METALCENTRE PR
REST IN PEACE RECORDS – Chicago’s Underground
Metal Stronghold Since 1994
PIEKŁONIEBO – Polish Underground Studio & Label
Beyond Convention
- - -
▶ What the task asks:
Repeat the data above in full, word for word.

▶ Finished task:
METALCENTRE PR
REST IN PEACE RECORDS – Chicago’s Underground
Metal Stronghold Since 1994
PIEKŁONIEBO – Polish Underground Studio & Label
Beyond Convention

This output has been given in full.